In the afternoon she had another mishap. Aunt Emma sent her to get a paper out of her writing-desk, and Emmy somehow managed to hamper the lock so that the key could not be turned. Nobody scolded her, but Mrs. Elliott looked sorry and perplexed, as well she might, with the nearest locksmith twenty miles distant, and Emmy felt that her cup of misfortune was full. That night she cried herself to sleep.

On the third day the party from Niagara came back, and the house all in a moment seemed to fill with bright life and gayety. Cousin May's friends, the Jarvises, were handsome, well-bred girls, with a great deal of air and style about all their appointments. Cousin May herself was a belle and beauty, and had always been the object of Emmy's wildest admiration. Several gentlemen were of the party, and there were Jean and Bess running about with the rest, on the friendliest terms with everybody, and as much at home as Lena. It made Emmy feel left out and lonely, for her shyness was by no means lessened by the arrival of all these strangers, and she had the painful sensation of being separated from the others by a sort of invisible wall, which she could not, and they would not, pass over. Jean and Bess did what they could to cheer her, but a great deal was going on in the large gay household, and they had not much time to spare for the little sister who could not explain even to herself why she felt so forlorn.

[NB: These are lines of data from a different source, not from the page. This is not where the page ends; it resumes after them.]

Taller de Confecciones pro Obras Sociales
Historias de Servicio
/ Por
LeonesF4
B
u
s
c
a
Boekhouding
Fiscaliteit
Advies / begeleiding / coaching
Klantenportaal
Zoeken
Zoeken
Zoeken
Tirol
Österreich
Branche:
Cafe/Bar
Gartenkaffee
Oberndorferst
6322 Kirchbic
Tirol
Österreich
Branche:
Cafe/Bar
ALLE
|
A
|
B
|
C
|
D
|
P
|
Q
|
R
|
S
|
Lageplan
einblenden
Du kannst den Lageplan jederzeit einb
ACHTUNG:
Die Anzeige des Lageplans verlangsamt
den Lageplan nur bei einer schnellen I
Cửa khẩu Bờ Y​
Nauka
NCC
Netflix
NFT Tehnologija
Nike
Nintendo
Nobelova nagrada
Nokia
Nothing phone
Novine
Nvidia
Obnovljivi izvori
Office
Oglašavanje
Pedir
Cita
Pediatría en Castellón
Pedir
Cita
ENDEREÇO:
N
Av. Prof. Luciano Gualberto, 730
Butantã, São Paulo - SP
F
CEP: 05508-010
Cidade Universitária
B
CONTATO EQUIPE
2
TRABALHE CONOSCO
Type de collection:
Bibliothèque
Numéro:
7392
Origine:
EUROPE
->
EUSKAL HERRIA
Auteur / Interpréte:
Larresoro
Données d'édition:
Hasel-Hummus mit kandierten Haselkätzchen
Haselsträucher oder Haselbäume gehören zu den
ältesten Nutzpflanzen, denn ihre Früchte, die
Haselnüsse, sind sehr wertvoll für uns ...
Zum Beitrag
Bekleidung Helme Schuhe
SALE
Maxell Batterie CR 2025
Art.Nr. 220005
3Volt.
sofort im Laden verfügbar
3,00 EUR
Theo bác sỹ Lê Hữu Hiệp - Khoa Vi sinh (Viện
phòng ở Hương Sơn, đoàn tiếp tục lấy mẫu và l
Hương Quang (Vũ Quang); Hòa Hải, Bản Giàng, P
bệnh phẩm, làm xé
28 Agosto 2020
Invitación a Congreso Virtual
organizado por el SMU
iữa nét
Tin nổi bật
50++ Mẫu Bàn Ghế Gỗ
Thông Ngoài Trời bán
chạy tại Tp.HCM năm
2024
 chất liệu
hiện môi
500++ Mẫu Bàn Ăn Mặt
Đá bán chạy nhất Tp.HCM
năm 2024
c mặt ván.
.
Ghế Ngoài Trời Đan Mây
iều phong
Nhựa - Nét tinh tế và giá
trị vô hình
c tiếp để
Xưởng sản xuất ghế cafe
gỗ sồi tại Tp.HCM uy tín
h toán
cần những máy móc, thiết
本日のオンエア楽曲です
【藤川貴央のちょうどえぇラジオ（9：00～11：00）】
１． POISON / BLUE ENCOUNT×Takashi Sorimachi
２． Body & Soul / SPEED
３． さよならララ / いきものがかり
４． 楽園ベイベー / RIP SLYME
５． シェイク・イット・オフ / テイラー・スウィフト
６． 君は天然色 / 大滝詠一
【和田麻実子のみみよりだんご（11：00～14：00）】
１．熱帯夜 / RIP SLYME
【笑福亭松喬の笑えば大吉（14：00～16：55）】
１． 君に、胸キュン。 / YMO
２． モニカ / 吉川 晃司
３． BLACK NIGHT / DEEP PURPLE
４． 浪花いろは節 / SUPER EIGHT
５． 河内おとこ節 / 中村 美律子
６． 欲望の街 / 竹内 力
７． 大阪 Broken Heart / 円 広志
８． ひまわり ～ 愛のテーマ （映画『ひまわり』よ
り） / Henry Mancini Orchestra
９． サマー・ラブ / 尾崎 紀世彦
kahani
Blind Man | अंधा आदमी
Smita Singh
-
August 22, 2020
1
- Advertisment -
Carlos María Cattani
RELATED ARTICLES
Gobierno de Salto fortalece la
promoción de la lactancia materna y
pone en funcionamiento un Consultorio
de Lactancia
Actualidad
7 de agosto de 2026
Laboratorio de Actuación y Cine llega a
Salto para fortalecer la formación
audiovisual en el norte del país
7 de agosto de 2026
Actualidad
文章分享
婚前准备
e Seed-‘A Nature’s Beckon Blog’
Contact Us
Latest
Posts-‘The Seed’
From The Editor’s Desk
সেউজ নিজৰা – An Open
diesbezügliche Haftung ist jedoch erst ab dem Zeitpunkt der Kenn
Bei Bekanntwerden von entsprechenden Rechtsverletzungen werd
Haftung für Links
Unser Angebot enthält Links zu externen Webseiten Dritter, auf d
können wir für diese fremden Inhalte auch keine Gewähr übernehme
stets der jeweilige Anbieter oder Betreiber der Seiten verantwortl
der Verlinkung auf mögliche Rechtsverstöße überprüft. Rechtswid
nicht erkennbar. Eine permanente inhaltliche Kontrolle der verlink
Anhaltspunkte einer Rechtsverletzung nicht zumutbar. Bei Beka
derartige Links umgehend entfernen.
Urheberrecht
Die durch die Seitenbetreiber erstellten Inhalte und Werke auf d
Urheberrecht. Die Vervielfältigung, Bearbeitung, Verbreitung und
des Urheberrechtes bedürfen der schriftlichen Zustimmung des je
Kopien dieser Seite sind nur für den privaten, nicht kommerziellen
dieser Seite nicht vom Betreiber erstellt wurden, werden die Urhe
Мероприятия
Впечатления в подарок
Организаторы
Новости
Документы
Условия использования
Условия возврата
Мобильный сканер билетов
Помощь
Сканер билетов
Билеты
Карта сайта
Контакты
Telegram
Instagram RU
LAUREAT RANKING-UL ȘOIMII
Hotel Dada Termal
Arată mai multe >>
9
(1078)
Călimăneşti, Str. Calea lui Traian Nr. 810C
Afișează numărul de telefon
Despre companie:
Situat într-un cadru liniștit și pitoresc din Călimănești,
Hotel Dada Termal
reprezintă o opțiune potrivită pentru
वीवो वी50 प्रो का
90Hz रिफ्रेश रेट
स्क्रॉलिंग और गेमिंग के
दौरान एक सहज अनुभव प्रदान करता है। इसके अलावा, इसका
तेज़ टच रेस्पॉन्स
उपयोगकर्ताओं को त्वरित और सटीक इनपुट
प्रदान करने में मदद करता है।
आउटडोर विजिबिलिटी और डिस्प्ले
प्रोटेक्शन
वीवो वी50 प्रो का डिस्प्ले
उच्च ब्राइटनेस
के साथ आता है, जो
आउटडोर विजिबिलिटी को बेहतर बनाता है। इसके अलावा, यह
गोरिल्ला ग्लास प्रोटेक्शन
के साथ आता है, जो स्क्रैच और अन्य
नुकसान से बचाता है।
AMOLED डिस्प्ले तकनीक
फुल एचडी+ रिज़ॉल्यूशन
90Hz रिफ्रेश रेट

Lady Blacksnake was supposed to be Lena's own particular pony. Lena had a little wagon of her own too; and on Monday she took Emmy out with her. This went delightfully till, as they were coming home late in the afternoon, Emmy coaxed Lena to let her drive. What she did to Lady Blacksnake no one ever knew, but all in one minute that excellent animal put her head down and ran away.

"Oh," screamed Emmy, "shall we jump out?"

"No," said Lena, perfectly calm, though her face was very white. "Saw her mouth."

So she took one rein, and Emmy the other, and they sawed Lady Blacksnake's mouth with hard, regular pulls, till the wild pace slackened first to a gallop and then to a trot, and they were going along at their old rate, only Lady Blacksnake's heaving flanks and their own frightened countenances telling the tale of their late danger. It was real danger, for once during the run the hind wheel absolutely grazed the edge of a sharp bank, and had they met another carriage they could scarcely have escaped a collision; but they both agreed to make as light of the incident as they could when they got home, lest they should be forbidden to go out again by themselves. Their account of the accident therefore was given with a levity which quite angered Uncle Tom.